It is great to protect another life at the expense of our own lives. There are many great souls who have thrown themselves to death in order to save another life. Such Risk Takers of the highest kind are well rewarded by Karma. No sacrifice is greater than protecting another life by risking our own lives. Healthcare practitioners who work in Epidemic hit areas to do Selfless Service are great examples. Contributions by several doctors and nurses that served at Ebola hit areas are fresh in our memory.

Sharing is Caring

Our ancestors always shared their meals with other living beings. There are many families who spare a part of their meals for birds, squirrels, dogs and other animals that visit their garden. Such practices bring great good will to the giver. All lives are similar. All living beings have their right to food and respect. This helps to address our selfishness as well. Scriptures advise to leave little food outside our plates for ants and bugs. But, today we want “pest free homes” with such intensity that we cannot bear to see spiders, lizards, ants and birds around us. What right do we have to completely take their space for our selfish needs? Sharing our space and resources with fellow life forms is part of our Dharma. Ahimsa works in great scope.

Killing as Livelihood

Some unfortunate people have to gain their livelihood through killing. Look at butchers and Pest Control workers for instance. Scriptures warn such professions have heavy Dharmic debt. Often such professions are ancestral in nature. Taking life of those beings that cannot defend themselves has its effects in the form of Karma. Such Karma may return in future births as well. Tirukkural claims people who engage in such professions may find it difficult to break the cycle of Karma.

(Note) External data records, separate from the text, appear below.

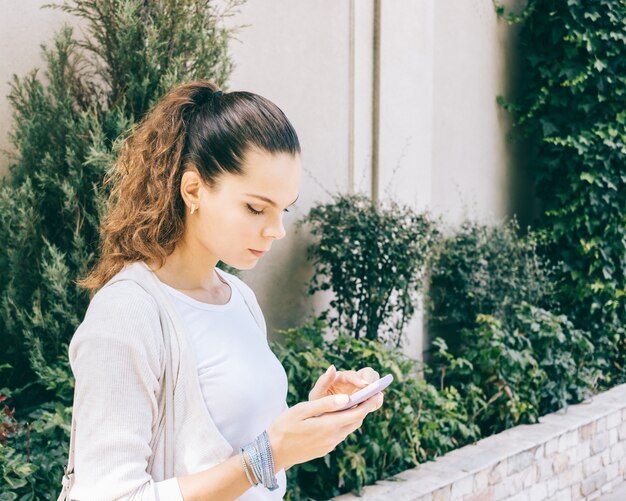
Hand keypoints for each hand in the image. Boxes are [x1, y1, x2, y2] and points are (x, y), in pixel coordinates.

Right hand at [267, 391, 383, 470]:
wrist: (272, 452)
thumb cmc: (284, 427)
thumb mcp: (302, 410)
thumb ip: (325, 404)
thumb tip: (347, 398)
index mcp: (328, 426)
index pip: (357, 414)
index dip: (368, 402)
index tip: (377, 392)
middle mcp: (332, 438)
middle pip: (356, 421)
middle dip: (365, 407)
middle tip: (372, 394)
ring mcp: (329, 445)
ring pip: (349, 428)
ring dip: (355, 415)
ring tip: (358, 401)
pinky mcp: (324, 449)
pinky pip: (340, 434)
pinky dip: (344, 422)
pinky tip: (340, 414)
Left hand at [308, 365, 379, 400]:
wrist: (320, 415)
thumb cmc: (318, 402)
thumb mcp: (316, 394)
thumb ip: (323, 382)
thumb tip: (332, 367)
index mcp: (341, 377)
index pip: (353, 375)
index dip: (359, 379)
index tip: (365, 385)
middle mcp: (352, 381)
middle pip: (369, 373)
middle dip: (373, 381)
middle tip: (374, 392)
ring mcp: (360, 390)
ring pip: (374, 385)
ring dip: (376, 391)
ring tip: (374, 401)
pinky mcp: (364, 400)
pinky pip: (374, 399)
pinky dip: (376, 401)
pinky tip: (373, 406)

It is not just the butcher who takes in the Negative Karma. The person who buys meat from the butcher is also equally responsible for the Karma. Without buyers, butchers will not continue their business. This is a matter of choice. On human rights grounds and freedom to pursue any form of livelihood, such jobs may be justified. But, the Karmic debts cannot be ignored.

Many religious practices encourage animal sacrifices. These sacrifices are done to gain heavenly pleasures. Such Bali may provide short term gains. But, there are Karmic effects for Animal sacrifices. Vedic Sacrifices do not focus on animal sacrifices.

Ahimsa is an integral part of Indian way of life. No wonder Ahimsa has a great hold on India even today.